Kim described the importance of having a good attitude in baseball, despite the outcome. The unpredictability of baseball meant no one knew the outcome of the game until the end. This was how people could figure out the difference between a good and bad pitcher. A good pitcher would always refresh and move on. They hold the score and try win the game and never give up until the game was over. But other pitchers would give up during a game, especially if they give up a home run to the other team, or the umpire calls a strike.
This is why Kim has his own way of “refreshing” and keeping himself in check and stay consistent until the end of the game. After every strike, he walks to the side of the mound and does a little hop before going back to pitch again.
“Honestly, it’s a routine I’ve been doing since high school,” Kim said, “When I’m hopping, I’m trying to refresh, kind of like a self-signal to just move on. Don’t celebrate the strikeout, just focus on the next hitter.”
Those couple seconds of keep him focused and in control of his throws instead of throwing the next pitch harder to strike out the hitter. It’s calculated moments like these that led Kim to break the record of the most single-season strikeouts.
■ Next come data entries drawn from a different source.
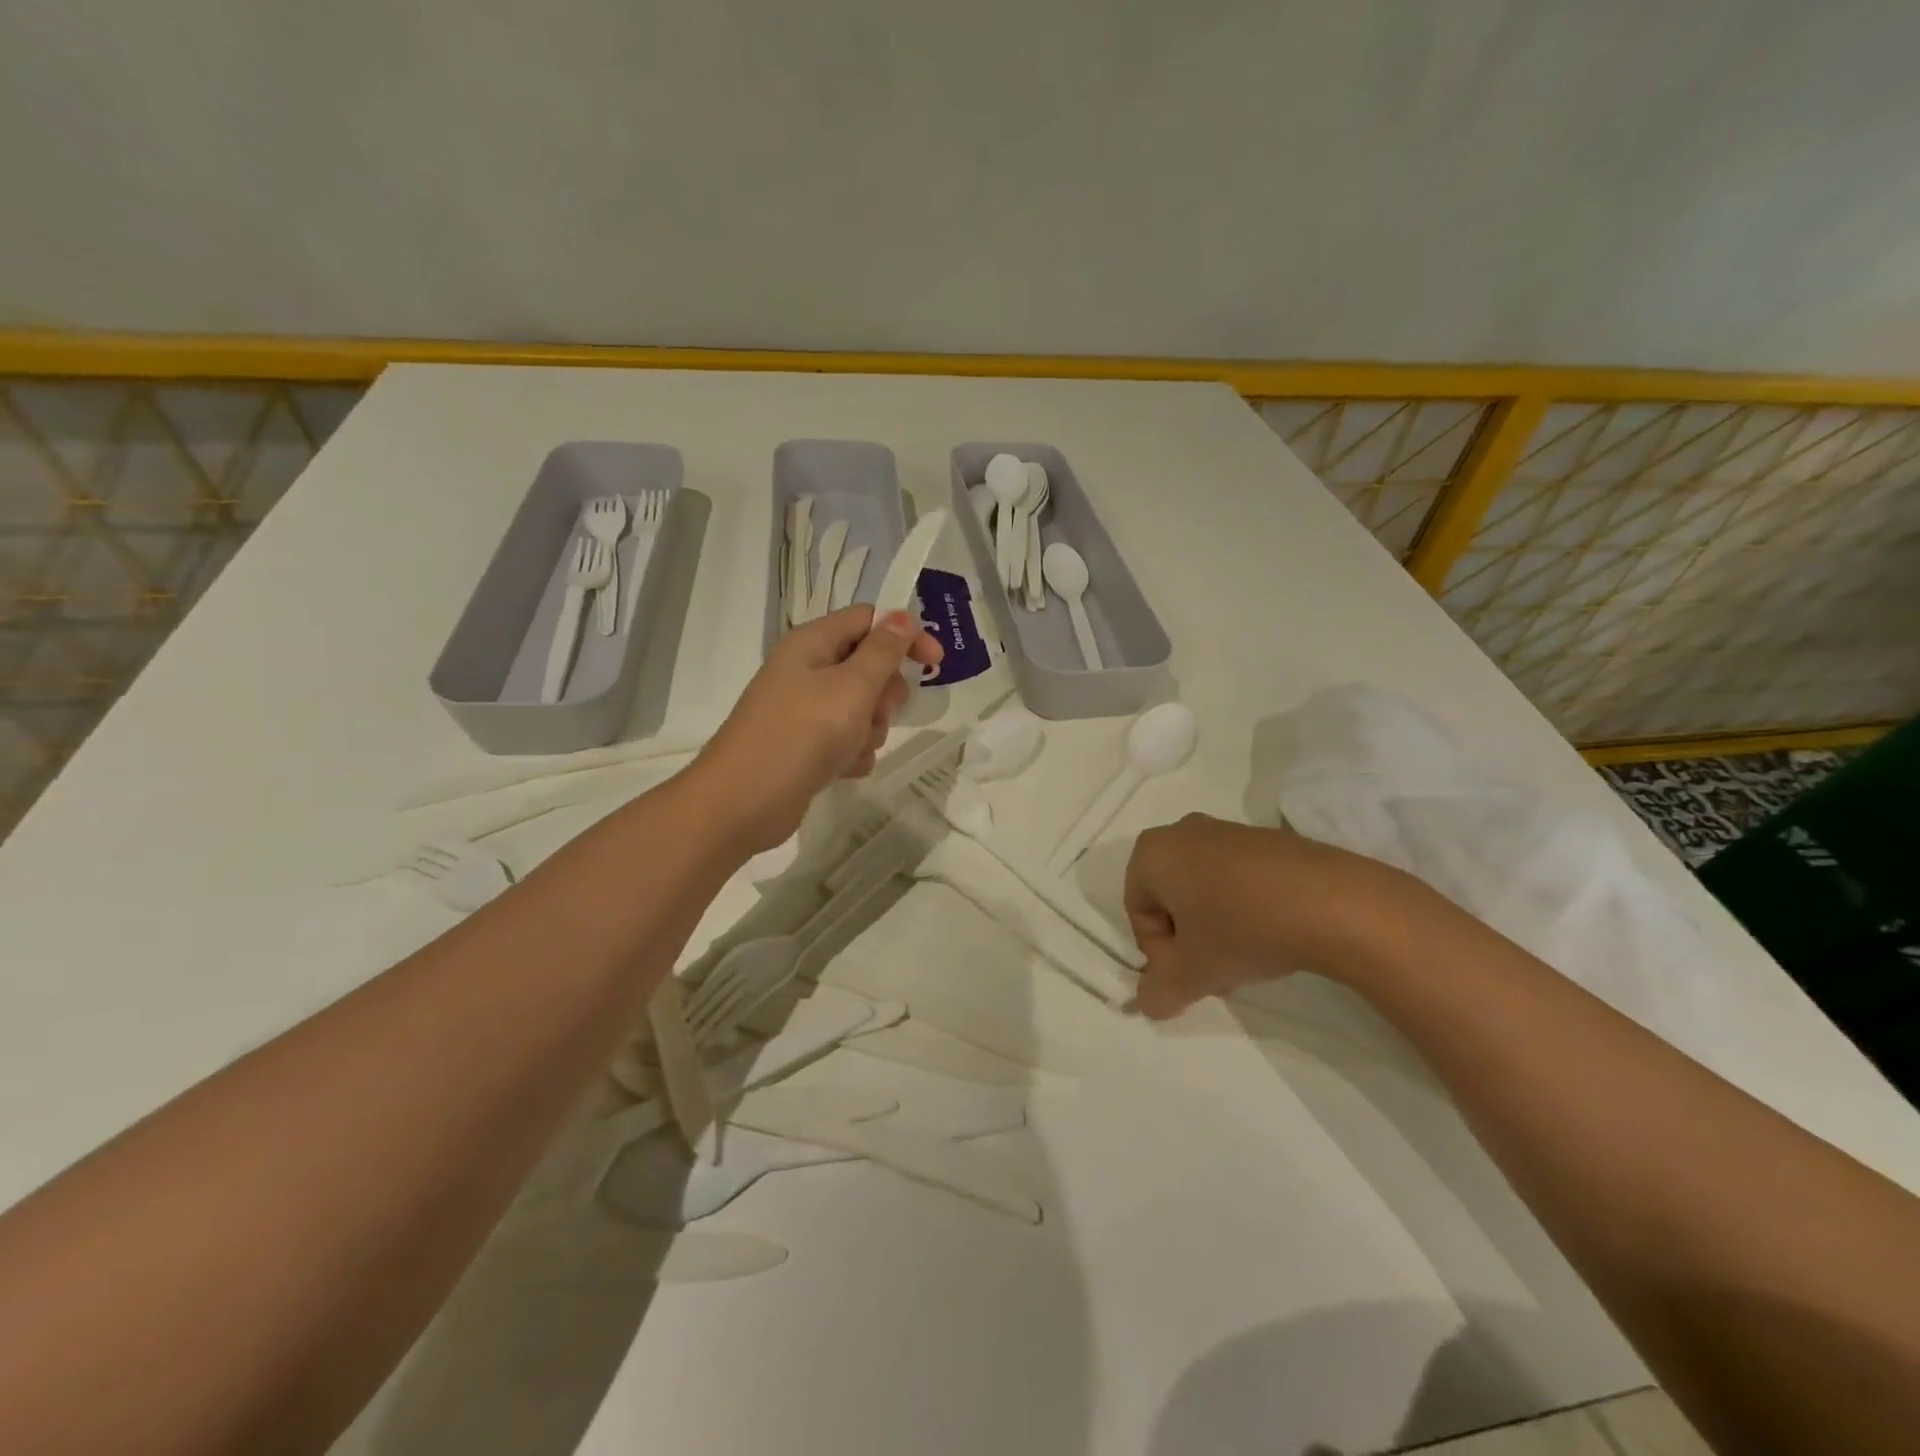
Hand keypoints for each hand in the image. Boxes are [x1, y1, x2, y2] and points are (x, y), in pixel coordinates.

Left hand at [691, 606, 942, 852]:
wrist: (744, 802)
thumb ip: (883, 651)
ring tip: (854, 746)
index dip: (904, 635)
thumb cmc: (802, 733)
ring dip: (871, 728)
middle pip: (868, 666)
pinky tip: (844, 769)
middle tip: (880, 711)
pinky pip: (847, 739)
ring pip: (862, 708)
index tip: (935, 662)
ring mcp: (805, 710)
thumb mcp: (852, 687)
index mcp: (812, 643)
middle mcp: (807, 670)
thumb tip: (902, 616)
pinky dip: (853, 753)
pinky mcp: (807, 746)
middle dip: (885, 693)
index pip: (868, 620)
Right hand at [1124, 814, 1402, 1018]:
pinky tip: (1274, 935)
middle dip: (1188, 940)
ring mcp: (1229, 829)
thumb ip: (1159, 992)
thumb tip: (1149, 1002)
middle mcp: (1183, 831)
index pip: (1138, 912)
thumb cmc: (1243, 930)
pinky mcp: (1269, 838)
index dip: (1159, 952)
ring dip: (1216, 927)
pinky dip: (1245, 907)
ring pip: (1205, 888)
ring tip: (1248, 959)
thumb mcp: (1192, 974)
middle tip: (1216, 971)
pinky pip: (1240, 877)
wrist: (1334, 902)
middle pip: (1171, 898)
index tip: (1191, 974)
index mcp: (1153, 853)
When a pitcher pitches, he greatly relies on his catcher to have his back. It’s no different with Kim and Dordt’s catcher Cameron Pfafman. Pfafman, who is also Kim’s roommate, has been able to connect with Kim and create a relationship of mutual trust both on and off the field.
“He’s a very crafty pitcher,” Pfafman said, “He’s able to attack guys with a lot of different pitches. He’s very confident in how his stuff is working even on a particularity off day, which he doesn’t have many of them. But he will still go after every guy in different ways.”
Though they are 60 feet across from each other, they can communicate nonverbally. Sometimes by looking at each other in surprise when a pitch gets hit, or by how the catcher holds out his arms to have something the pitcher can focus on. They balance and help each other out throughout the play.
Once the school year ends, Kim plans on playing summer ball in Kansas in order to keep in shape over the break. Summer ball is a time when coaches gather players from different states and countries to play baseball over the summer together, giving them opportunities to learn from each other and share the different thoughts and ideas they have. For people like Kim, it would also create extra time and exposure for scouts to come and watch him play.
“My future goal is going to MLB and playing baseball as much as I can,” Kim said, “Also another plan is to go back to South Korea and play pro ball too. But my primary goal is playing baseball in MLB.”
There are two ways to go into MLB: getting drafted or through free agents. The drafting process usually happens in July, where corporations select players and bring them to play. Free agents help players create contracts with corporations so they can play.
His dream of playing in the MLB has been around since he was a kid. Once fulfilled, he hopes to retire and coach baseball to kids.
“Kim is a guy that’s infectious,” Bacon said, “Every year, all his teammates love him. He’s infectious but he’s also a fierce competitor at the same time. And I know that no matter what he chooses to do in his life that he is going to be impactful in the community of people that he’s surrounded by.”